You should be concerned if the TV ads say, "If you have at least $5,000 in debt, call us," or you receive a telephone solicitation that promises, "We can help if you owe $10,000 or more."

A legitimate agency will be willing to work with you regardless of what you owe. The bad players can't make enough money off customers who only owe a few thousand dollars.

Red flag 5. You're offered a debt-consolidation loan.

It sounds great in practice -- pay off all those nerve-wracking debts and just have one payment -- and some companies that offer credit counseling and debt settlement also have debt-consolidation programs. But good loans are hard to come by.

Unless you have good credit, don't even bother looking for one of these. You won't find a good one.

If you manage to find a good loan, it will have a low interest rate, low enough that when you tally up how long it'll take to pay it off, you'll pay less than it would have taken to pay off the current debts.

Bad loans look good, but mathematically they're devastating. You may pay less per month but over a longer period of time, meaning you could pay thousands of dollars more than you would have if you had stuck with the original debt.

And if you're asked to pay any fee to get a debt-consolidation loan, or if a company wants you to open a line of credit or a second mortgage to pay off your debts, you should ask your state's attorney general to check out your new friends.

If you've already fallen in with the wrong folks, here's how to extract yourself:

Smart move 1. Cut off fraudulent counselors immediately.

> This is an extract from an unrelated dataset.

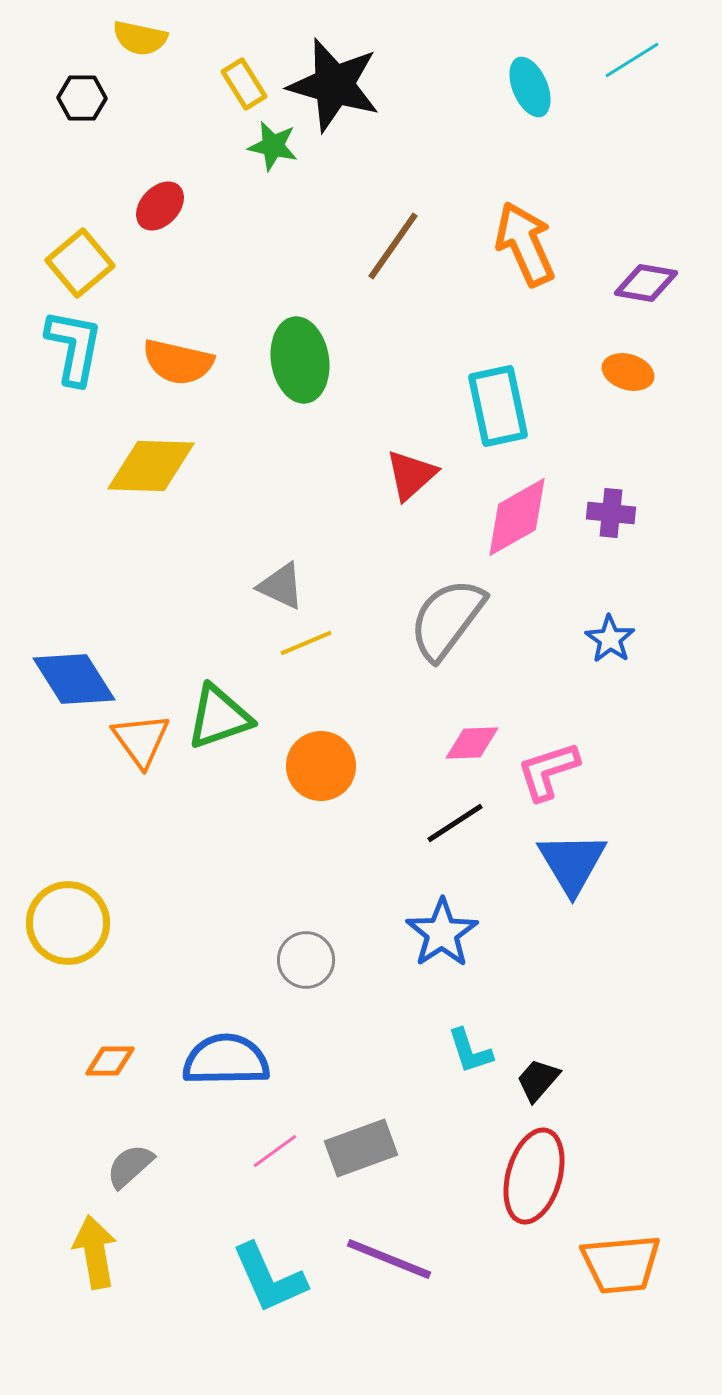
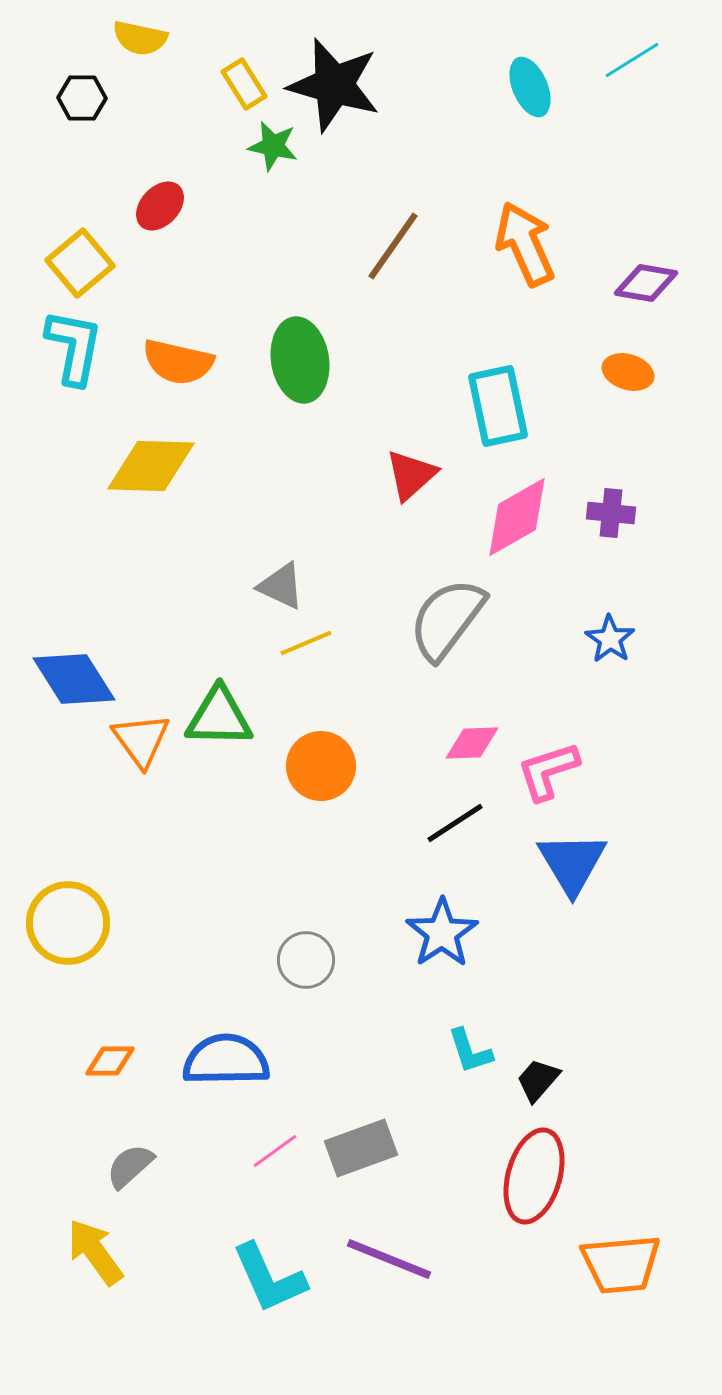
green triangle at (219, 717): rotated 20 degrees clockwise
yellow arrow at (95, 1252): rotated 26 degrees counterclockwise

If they haven't paid your creditors, or haven't paid them the full amount they said they would, stop paying them. They've broken their agreement with you.

Then report them to your state's attorney general.

Smart move 2. For everyone else, follow the termination process in your contract.

As you might expect, bad counselors charge cancellation fees if you terminate the service.

Know what they are and be prepared to challenge any attempt to charge more.

Send written notification by certified mail of your intent to cancel. That will ensure that the agency receives it, and they won't be able to claim they didn't.

Call your creditors and have your bills routed back to your address.

Smart move 3. Sign up with a good counselor.

We recommend Cunningham's group, the National Foundation for Credit Counseling.

Its 120 member agencies abide by a set of professional and ethical standards that have served many individuals and families well over the past 50 years.